Je me suis engagée à raconter la vie extraordinaire de ma mère, Marie-Yolande. Une histoire qui tisse le destin de l’Afrique, l’île Maurice, Rodrigues, Tahiti, l’Australie, la France et Djibouti. 
Les origines
Ma mère porte le nom d’un corsaire du XVIIIe siècle, Jean Le Gallant, officier à bord de l'Auguste, un vaisseau qui transportait des esclaves du Cap Vert en Afrique vers l’océan Indien. Comme le voulait la coutume, les esclaves étaient rebaptisés du nom du capitaine qui les avait transportés et vendus. C'est là, dans cet héritage complexe, que mon grand-père Manuel Legallant né à Maurice rencontre Rosélia Samoisi, une Rodriguaise issue d'une famille de pêcheurs, venue travailler à Maurice, posant les premières pierres de notre histoire familiale en 1944 à Beau Bassin.
1969 : l'impensable départ
En 1968, l'île Maurice accède à l'indépendance. En 1969, Marie-Yolande (que ses amis surnomment Chantal) rencontre le navigateur australien Ken Broadhurst, ancien marin dans la Royal Australian Navy, qui vient de commencer un tour du monde sur le Janus Lee, un ketch de 30 pieds (30'x10'). Il lui propose de continuer son tour du monde ensemble.
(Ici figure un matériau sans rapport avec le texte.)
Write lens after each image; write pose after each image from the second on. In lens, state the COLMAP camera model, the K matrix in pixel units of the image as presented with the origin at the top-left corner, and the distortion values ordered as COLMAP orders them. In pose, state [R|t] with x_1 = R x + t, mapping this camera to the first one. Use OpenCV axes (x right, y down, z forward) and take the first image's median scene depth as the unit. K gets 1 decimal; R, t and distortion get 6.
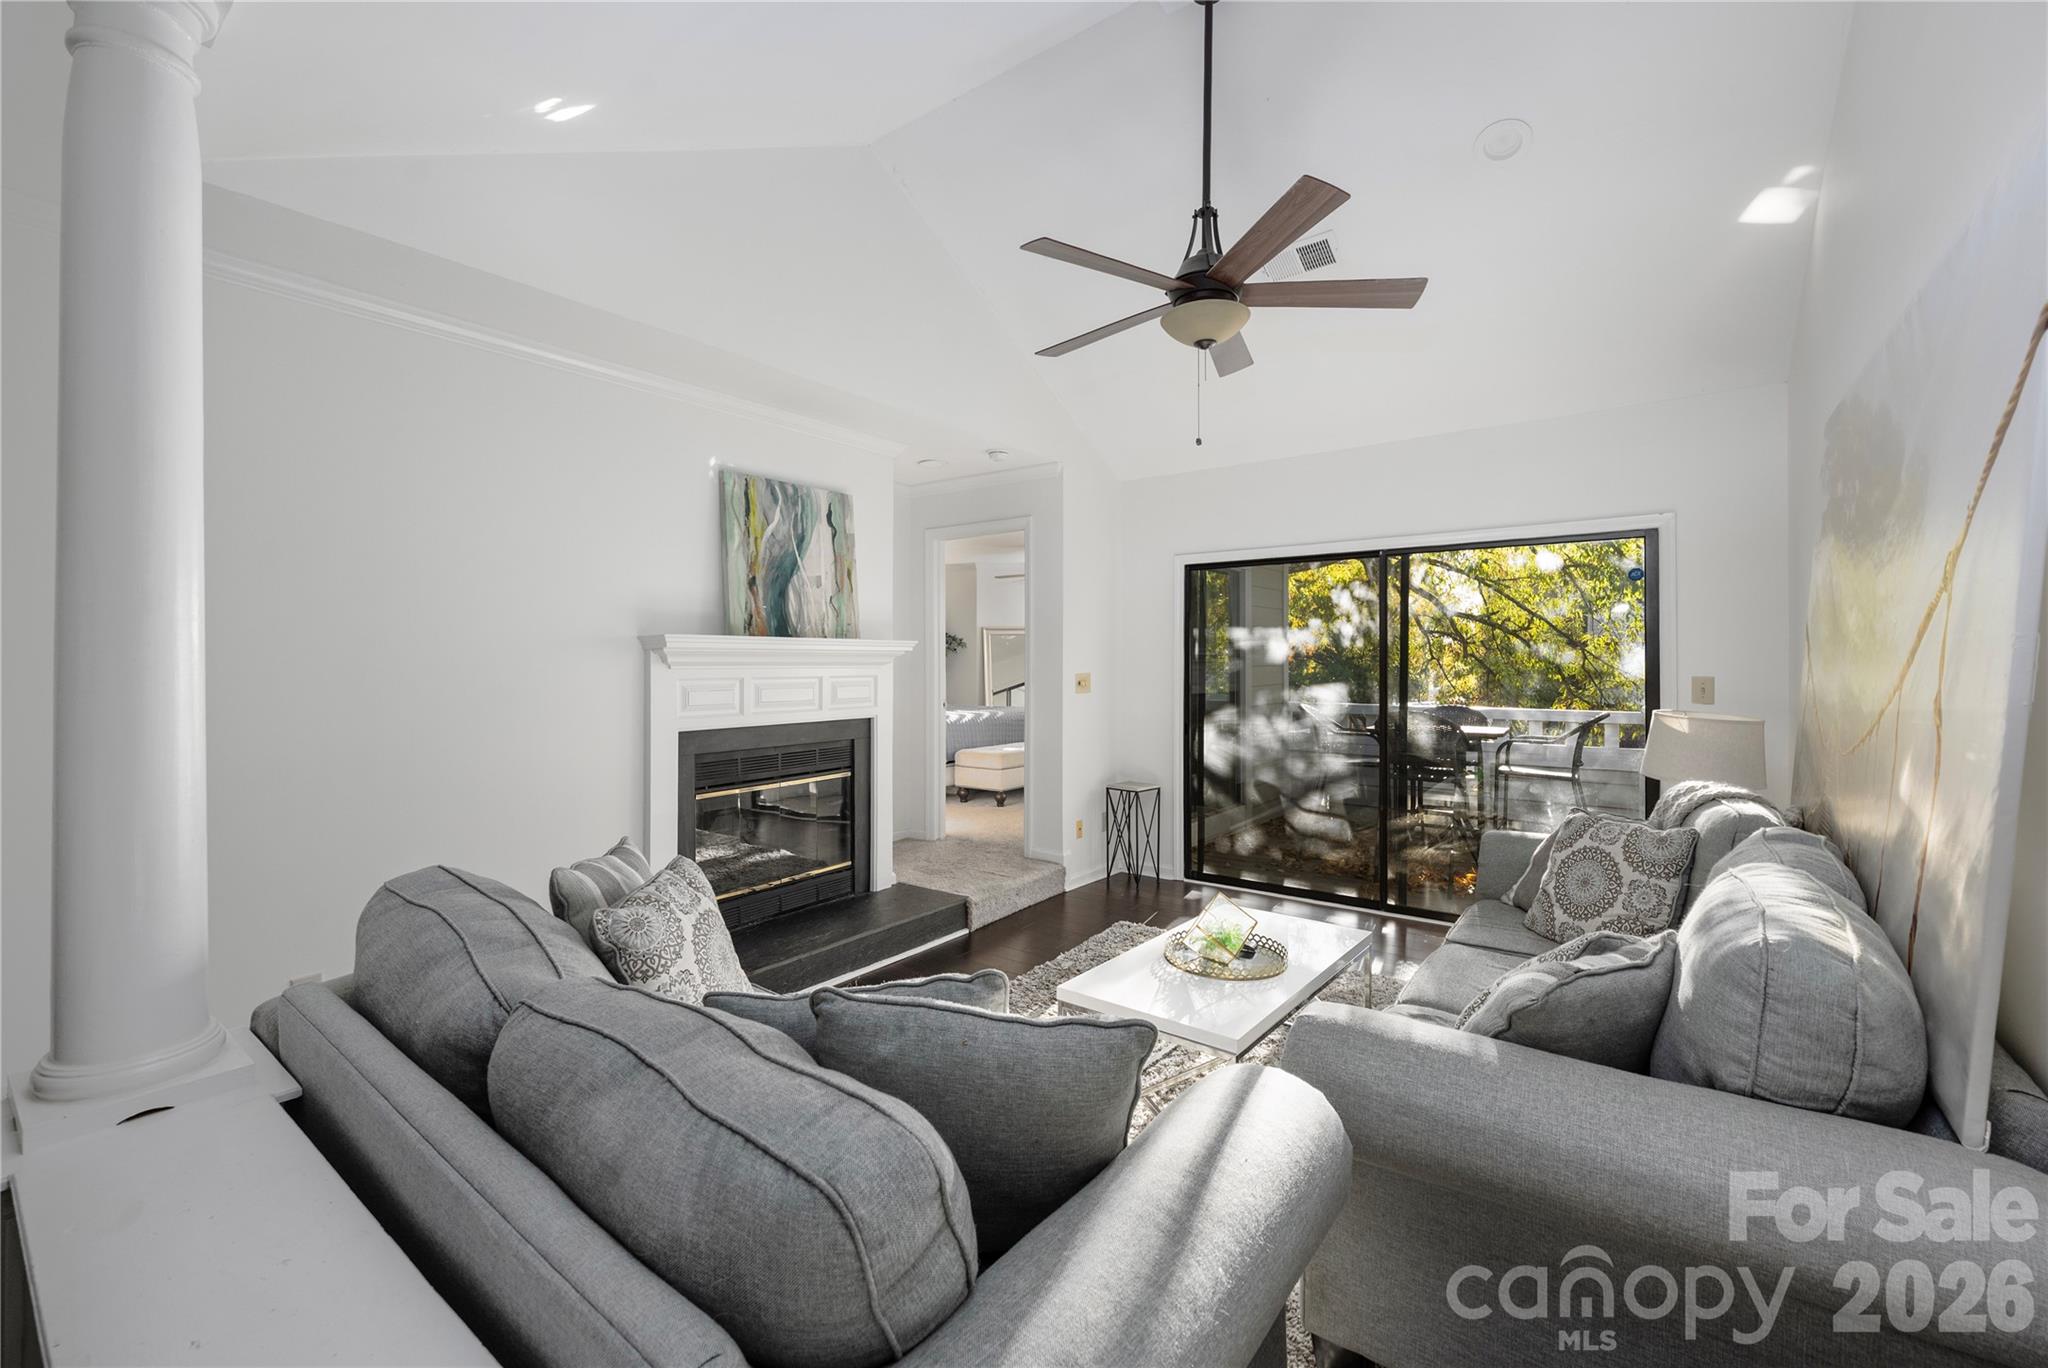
lens RADIAL K [[846.4, 0, 1017.8], [0, 846.4, 655.8], [0, 0, 1]] dist [-0.003786, -0.000049]
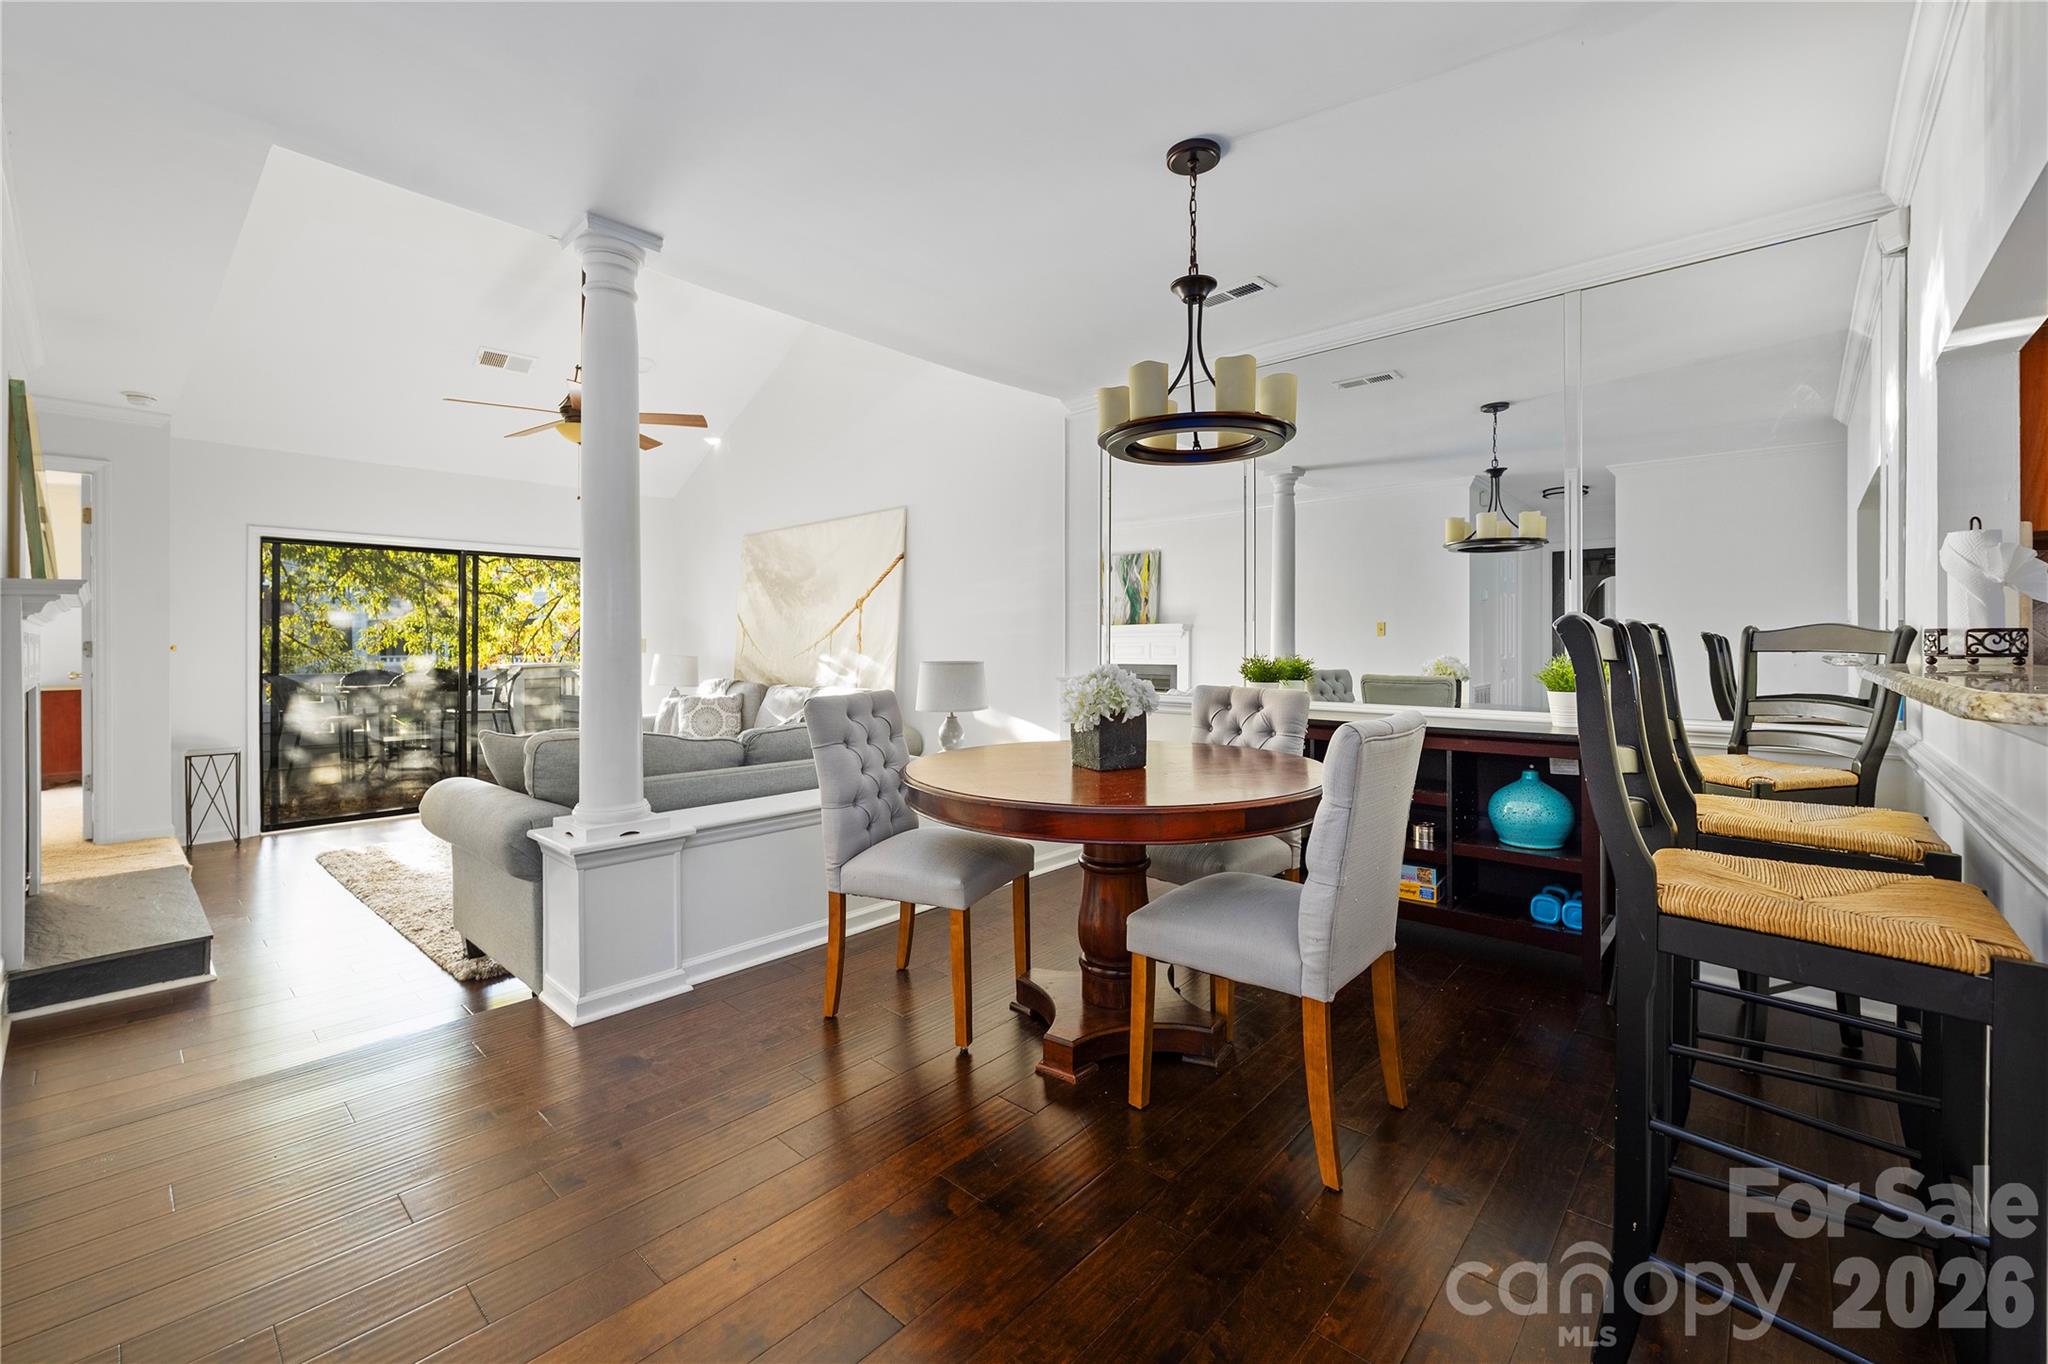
lens RADIAL K [[846.4, 0, 1017.8], [0, 846.4, 653.8], [0, 0, 1]] dist [-0.003786, -0.000049]
pose [[0.087131, -0.008687, 0.996159, -1.033791], [-0.002566, 0.999957, 0.008945, 0.036747], [-0.996194, -0.003335, 0.087105, -0.039591]]
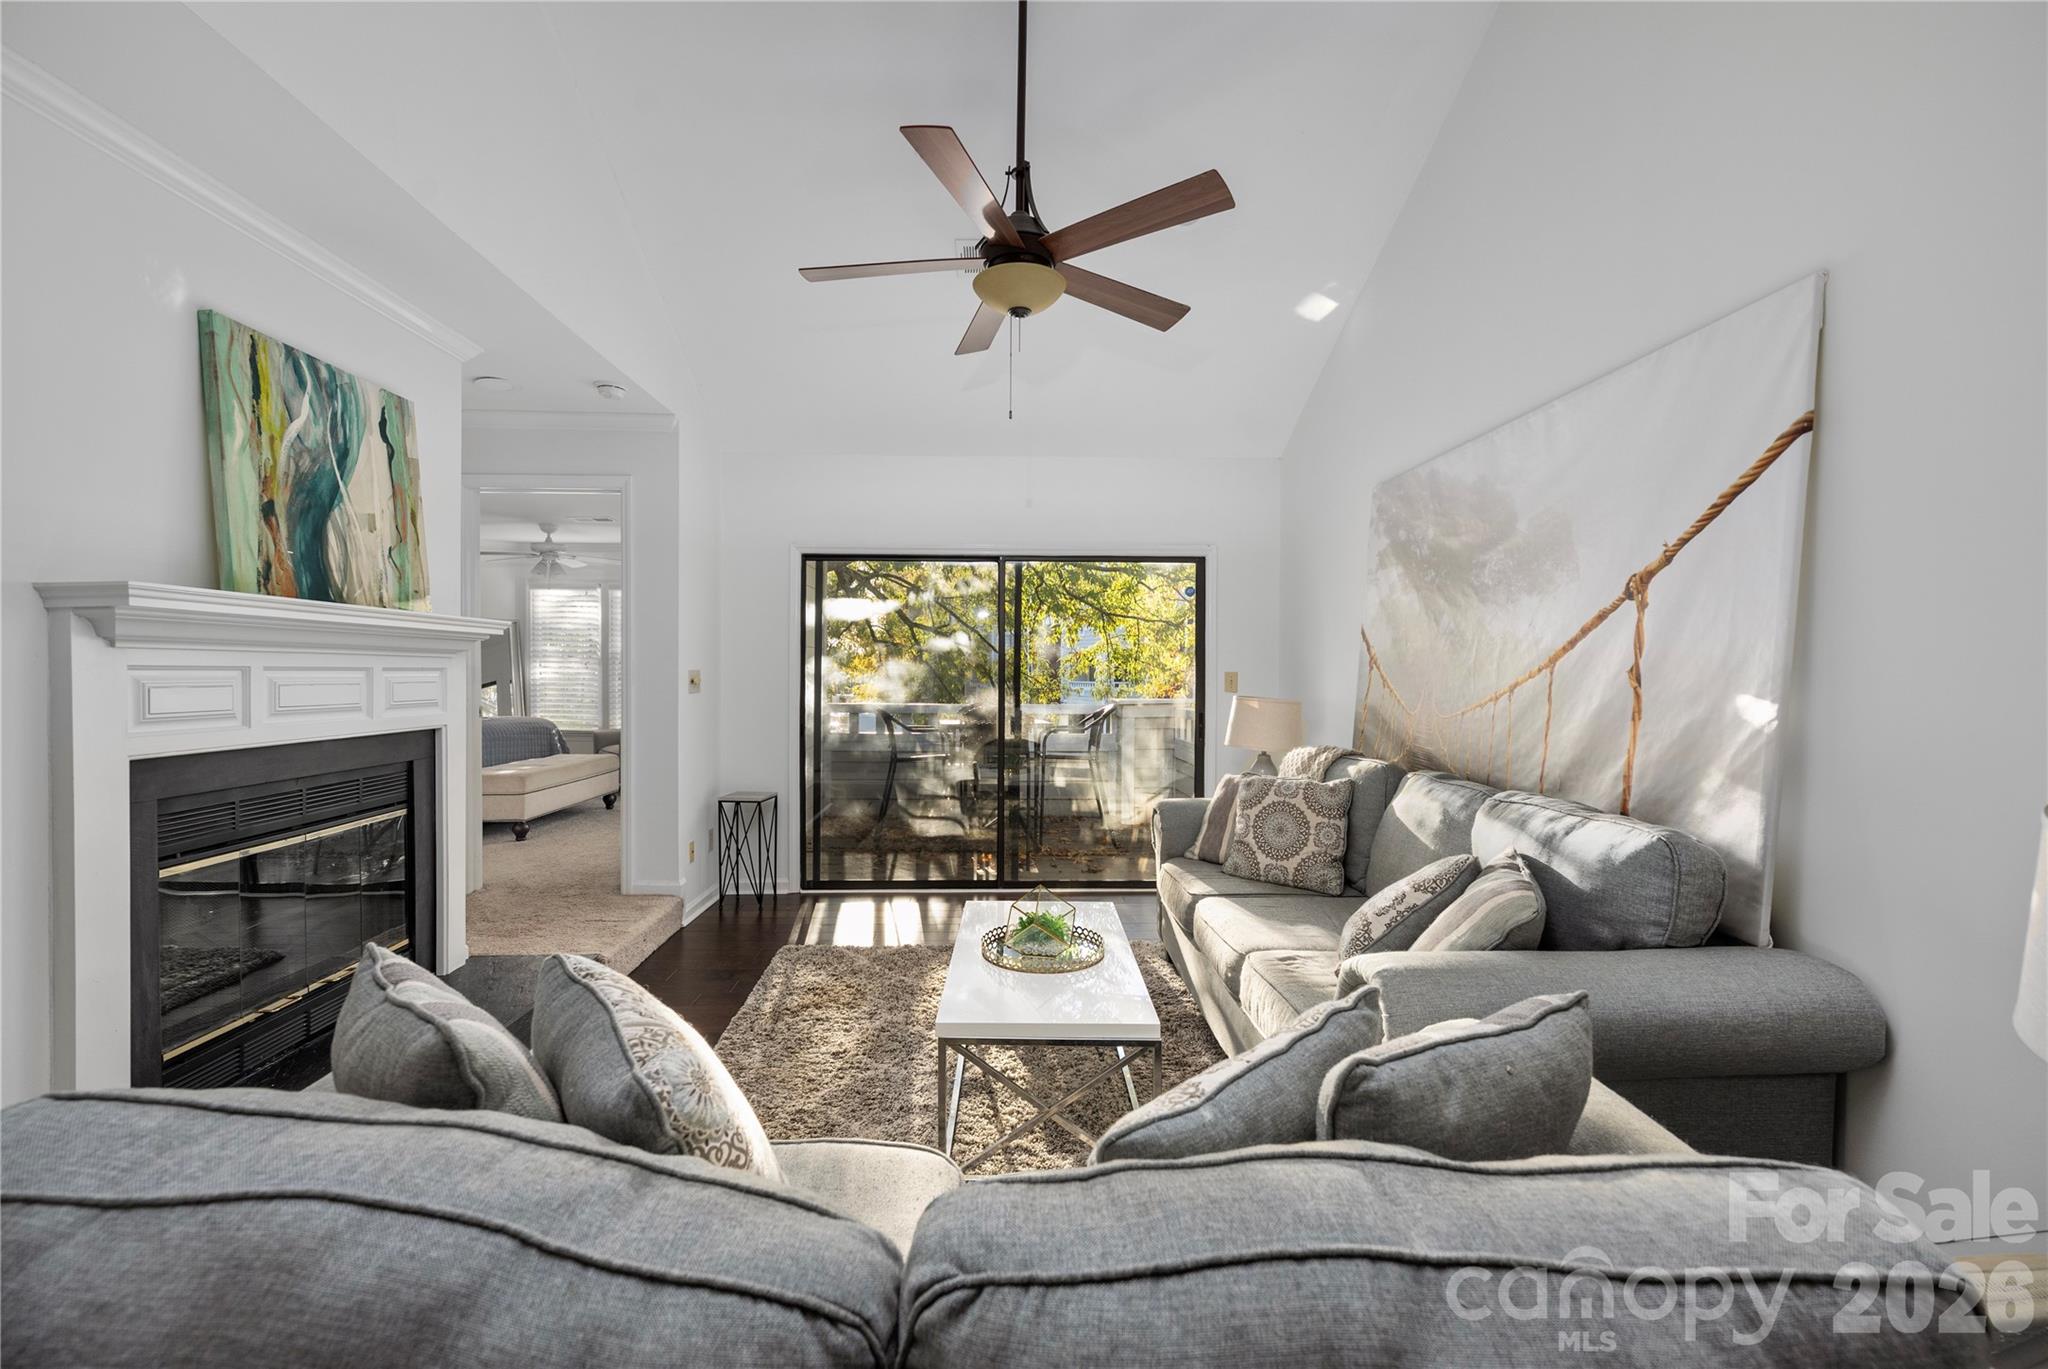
lens RADIAL K [[829.5, 0, 1019.8], [0, 829.5, 679.7], [0, 0, 1]] dist [-0.007667, -0.000202]
pose [[0.777784, -0.001743, 0.628529, -0.258127], [-0.009414, 0.999852, 0.014422, 0.021140], [-0.628461, -0.017135, 0.777653, 0.192079]]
Ils feront la Une de L’Express le 30 janvier 1969, avant leur départ.
Escales inoubliables et rencontres légendaires

Marie-Yolande à Rio de Janeiro au Brésil en juillet 1969

Leur périple les mène de Port-Louis à Rio de Janeiro, où ils partagent l'émotion de l'atterrissage de Neil Armstrong sur la Lune en juillet 1969. 
À Tahiti, en 1970, ils rencontrent Bernard Moitessier qui est le premier navigateur à terminer le tour du monde sans escale. Ma mère pose avec lui sur une photo où on le voit tenir son journal de bord qui deviendra le best-seller international "La Longue Route". 
Parmi les navigateurs présents, ils sympathisent avec Jacques Brel qui les invite chez lui aux Marquises. Ma mère y mangera pour la première fois des escargots. Le début d’une amitié qui les conduit à se retrouver lors de leurs escales dans les mers du Pacifique.

Marie-Yolande à Tahiti en 1970 avec Bernard Moitessier tenant son journal de bord "La longue route"

Vers de nouveaux horizons
Après deux ans de navigation, Marie-Yolande et Ken arrivent en Australie où elle devient hôtesse de l'air sur la ligne Sydney / Vanuatu. C'est là qu'elle rencontre le peintre Michoutouchkine, qui réalisera un portrait d'elle, exposé au musée de sa Fondation MICHOUTOUCHKINE & PILIOKO ART GALLERY à Port-Vila. 
Les années passent, Marie-Yolande continue sa route vers la Nouvelle-Calédonie, la France puis Djibouti où elle rencontre mon père Michel Charuel, coopérant instituteur. Elle y enseignera à ses côtés avant de se marier en 1977 en Normandie.
La suite de l'histoire
Je suis née en 1978 en Normandie. Ma famille est partie vivre ensuite à l’île de la Réunion où mon frère nait en 1980.